Domain Name System (DNS) is a network service that maps, or resolves, domain names to their respective IP addresses. It reduces the need for users to remember IP addresses because they can refer to machines on the network by name. The mapping done by /etc/hosts on a small local area network (LAN) is handled by DNS on large networks, including the Internet.
1. Authoritative nameservers
– An authoritative nameserver responds to queries about names that are part of their zones only.
– Authoritative nameservers can be either primary (master) nameservers or secondary (slave) nameservers.
– Each zone has at least one authoritative DNS server.
– A DNS query returns information about a domain and specifies which DNS server is authoritative for that domain.
2. Primary nameserver (master nameserver)

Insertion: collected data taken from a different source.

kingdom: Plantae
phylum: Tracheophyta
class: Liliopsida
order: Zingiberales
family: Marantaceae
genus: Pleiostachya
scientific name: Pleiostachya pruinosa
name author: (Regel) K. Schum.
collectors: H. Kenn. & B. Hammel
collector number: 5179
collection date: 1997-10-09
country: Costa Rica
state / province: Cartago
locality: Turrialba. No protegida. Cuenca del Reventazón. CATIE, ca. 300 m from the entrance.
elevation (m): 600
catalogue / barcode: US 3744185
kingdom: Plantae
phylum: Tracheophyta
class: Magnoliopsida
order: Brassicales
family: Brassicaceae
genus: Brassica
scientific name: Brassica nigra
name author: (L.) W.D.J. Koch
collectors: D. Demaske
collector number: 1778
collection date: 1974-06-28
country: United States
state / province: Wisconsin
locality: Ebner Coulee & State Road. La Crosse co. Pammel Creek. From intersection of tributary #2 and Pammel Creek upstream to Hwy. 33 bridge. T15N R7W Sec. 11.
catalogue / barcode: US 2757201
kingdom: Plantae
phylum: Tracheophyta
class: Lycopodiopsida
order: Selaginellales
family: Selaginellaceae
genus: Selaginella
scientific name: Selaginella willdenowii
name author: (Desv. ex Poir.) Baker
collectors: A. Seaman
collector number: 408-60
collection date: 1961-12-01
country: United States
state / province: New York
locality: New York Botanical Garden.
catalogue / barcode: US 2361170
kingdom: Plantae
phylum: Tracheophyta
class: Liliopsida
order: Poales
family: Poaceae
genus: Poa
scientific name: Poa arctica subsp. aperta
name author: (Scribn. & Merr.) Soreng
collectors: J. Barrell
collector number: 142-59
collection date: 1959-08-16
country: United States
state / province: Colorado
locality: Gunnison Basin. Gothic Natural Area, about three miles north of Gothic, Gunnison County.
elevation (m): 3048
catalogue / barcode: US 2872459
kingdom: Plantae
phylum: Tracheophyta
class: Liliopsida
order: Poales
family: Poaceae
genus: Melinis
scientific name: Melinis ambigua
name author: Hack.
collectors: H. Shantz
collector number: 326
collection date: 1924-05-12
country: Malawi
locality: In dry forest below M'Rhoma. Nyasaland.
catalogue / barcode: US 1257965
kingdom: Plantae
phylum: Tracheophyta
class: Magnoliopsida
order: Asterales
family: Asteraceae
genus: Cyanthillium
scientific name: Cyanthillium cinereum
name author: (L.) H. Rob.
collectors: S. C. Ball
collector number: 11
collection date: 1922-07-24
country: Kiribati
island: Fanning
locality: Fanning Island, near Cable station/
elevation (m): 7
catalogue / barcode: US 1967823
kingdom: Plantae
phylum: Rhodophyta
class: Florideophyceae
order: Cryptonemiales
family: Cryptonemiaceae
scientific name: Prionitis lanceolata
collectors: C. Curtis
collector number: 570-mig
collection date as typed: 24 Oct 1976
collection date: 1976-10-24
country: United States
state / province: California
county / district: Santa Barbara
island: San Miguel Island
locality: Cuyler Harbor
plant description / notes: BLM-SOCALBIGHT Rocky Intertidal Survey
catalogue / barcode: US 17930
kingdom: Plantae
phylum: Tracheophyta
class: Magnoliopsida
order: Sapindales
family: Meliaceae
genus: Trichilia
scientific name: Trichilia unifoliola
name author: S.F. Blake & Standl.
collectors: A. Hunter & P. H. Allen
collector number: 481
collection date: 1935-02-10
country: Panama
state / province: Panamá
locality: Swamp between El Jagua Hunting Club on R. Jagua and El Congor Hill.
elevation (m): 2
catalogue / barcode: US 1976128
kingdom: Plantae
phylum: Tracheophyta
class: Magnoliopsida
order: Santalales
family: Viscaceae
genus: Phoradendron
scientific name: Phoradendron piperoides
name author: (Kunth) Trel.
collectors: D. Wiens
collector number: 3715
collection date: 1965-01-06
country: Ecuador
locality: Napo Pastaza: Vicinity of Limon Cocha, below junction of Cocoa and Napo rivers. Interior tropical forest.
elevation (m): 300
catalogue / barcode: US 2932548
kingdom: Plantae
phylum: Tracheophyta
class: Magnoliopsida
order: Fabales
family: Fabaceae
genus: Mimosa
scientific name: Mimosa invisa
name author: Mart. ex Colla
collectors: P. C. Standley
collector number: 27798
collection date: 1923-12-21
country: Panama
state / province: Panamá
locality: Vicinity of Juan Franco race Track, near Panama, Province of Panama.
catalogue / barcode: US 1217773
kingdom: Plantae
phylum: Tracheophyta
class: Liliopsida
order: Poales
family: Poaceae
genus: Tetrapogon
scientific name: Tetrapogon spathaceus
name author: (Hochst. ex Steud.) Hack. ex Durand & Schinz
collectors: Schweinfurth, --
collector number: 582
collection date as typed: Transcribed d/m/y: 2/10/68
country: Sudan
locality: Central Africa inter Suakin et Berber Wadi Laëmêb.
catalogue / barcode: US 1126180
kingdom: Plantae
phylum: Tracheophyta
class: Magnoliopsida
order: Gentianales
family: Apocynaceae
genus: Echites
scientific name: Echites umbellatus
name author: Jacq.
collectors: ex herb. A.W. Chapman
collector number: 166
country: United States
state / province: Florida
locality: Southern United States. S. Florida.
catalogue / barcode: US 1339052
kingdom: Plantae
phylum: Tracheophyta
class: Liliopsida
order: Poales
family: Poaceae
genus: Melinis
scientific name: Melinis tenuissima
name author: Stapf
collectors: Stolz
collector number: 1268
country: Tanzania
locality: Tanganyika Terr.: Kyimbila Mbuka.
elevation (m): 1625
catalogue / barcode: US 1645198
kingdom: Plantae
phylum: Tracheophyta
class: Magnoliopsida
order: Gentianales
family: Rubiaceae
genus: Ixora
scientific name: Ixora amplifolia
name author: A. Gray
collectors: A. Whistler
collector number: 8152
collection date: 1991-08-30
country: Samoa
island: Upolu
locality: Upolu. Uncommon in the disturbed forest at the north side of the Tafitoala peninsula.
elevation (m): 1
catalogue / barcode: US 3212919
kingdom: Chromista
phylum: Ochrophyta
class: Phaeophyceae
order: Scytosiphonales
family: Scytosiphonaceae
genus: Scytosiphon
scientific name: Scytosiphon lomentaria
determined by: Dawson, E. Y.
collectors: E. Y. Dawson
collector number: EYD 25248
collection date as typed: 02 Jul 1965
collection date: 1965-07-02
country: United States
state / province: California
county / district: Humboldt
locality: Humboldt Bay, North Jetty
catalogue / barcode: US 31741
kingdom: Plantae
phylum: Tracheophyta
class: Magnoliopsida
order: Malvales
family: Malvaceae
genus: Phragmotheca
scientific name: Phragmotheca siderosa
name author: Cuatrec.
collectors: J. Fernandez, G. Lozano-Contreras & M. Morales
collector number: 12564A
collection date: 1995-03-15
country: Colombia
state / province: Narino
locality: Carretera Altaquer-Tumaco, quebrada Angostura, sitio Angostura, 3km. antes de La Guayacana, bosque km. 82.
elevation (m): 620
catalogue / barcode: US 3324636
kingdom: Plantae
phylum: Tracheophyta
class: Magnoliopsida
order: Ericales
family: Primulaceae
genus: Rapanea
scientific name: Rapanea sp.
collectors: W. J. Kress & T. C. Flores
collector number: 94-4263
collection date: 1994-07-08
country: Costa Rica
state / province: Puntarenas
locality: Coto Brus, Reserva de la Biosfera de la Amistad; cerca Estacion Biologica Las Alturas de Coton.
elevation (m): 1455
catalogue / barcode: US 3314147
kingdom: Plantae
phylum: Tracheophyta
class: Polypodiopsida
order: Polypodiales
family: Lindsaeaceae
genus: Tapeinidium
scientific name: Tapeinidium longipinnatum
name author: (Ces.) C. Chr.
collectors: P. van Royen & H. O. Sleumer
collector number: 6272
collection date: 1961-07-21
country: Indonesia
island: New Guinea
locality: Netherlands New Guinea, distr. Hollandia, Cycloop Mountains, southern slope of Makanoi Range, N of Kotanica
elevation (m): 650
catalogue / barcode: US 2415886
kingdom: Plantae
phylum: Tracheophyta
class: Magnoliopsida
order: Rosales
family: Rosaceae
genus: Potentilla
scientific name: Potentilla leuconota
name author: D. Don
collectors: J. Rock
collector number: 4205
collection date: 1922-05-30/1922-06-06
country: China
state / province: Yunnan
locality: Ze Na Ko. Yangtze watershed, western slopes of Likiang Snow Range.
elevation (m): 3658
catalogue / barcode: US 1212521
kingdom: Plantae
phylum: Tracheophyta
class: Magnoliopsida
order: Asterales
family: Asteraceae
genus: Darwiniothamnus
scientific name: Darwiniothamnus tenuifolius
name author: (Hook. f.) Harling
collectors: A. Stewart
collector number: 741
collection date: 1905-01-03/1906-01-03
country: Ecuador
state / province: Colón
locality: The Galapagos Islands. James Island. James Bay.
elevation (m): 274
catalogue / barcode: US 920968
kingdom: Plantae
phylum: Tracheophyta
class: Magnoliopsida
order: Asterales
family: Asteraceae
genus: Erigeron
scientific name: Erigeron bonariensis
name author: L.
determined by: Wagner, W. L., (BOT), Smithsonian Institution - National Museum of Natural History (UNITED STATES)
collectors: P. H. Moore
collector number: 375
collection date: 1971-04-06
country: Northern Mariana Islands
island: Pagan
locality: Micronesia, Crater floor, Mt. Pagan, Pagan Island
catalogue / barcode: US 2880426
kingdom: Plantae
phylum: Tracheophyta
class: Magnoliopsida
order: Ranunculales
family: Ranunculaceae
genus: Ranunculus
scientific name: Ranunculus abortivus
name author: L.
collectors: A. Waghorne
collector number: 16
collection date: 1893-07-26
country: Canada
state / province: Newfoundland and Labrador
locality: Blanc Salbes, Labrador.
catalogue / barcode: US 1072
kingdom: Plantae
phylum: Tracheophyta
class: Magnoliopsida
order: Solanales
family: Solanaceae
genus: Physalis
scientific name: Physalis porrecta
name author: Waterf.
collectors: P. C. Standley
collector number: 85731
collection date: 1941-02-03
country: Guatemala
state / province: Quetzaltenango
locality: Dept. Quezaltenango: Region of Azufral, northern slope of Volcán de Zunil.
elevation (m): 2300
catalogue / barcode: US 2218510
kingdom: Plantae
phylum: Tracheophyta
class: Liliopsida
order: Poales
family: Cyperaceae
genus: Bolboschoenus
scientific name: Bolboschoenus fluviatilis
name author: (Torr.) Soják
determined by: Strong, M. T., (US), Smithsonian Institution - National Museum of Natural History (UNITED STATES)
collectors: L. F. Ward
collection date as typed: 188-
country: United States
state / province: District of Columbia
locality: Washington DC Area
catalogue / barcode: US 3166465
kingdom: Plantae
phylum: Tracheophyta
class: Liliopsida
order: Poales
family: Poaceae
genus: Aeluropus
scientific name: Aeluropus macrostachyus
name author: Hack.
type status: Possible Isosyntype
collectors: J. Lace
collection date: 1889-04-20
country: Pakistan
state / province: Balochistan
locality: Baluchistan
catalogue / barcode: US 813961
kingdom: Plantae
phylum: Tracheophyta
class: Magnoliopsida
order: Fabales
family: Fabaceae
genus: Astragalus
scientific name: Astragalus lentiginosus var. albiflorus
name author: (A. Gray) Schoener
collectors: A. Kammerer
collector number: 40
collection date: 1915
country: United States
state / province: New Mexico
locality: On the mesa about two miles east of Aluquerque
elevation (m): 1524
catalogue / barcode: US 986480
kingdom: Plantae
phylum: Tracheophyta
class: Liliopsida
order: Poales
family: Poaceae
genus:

– A primary nameserver, or master nameserver, is the authoritative server that holds the master copy of zone data. –
– Secondary nameservers, or slave nameservers, are also authoritative but copy zone information from the master nameserver or from another slave nameserver.
– A nameserver can also serve as a primary or secondary server for multiple zones at the same time.
3. Caching-only nameservers (recursive nameservers)
– Caching-only nameservers, or recursive nameservers, offer resolution services but they are not authoritative for any zone.
– These DNS cache nameservers store answers to previous queries in cache (memory) for a fixed period of time.
– When a caching-only nameserver receives a query, it answers from cache if it can. If it does not have the answer in cache, it forwards the query to an authoritative server.
– Although it is not recommended for reasons of security, nameservers can also be configured to give authoritative answers to queries in some zones, while acting as a caching-only nameserver for all other zones.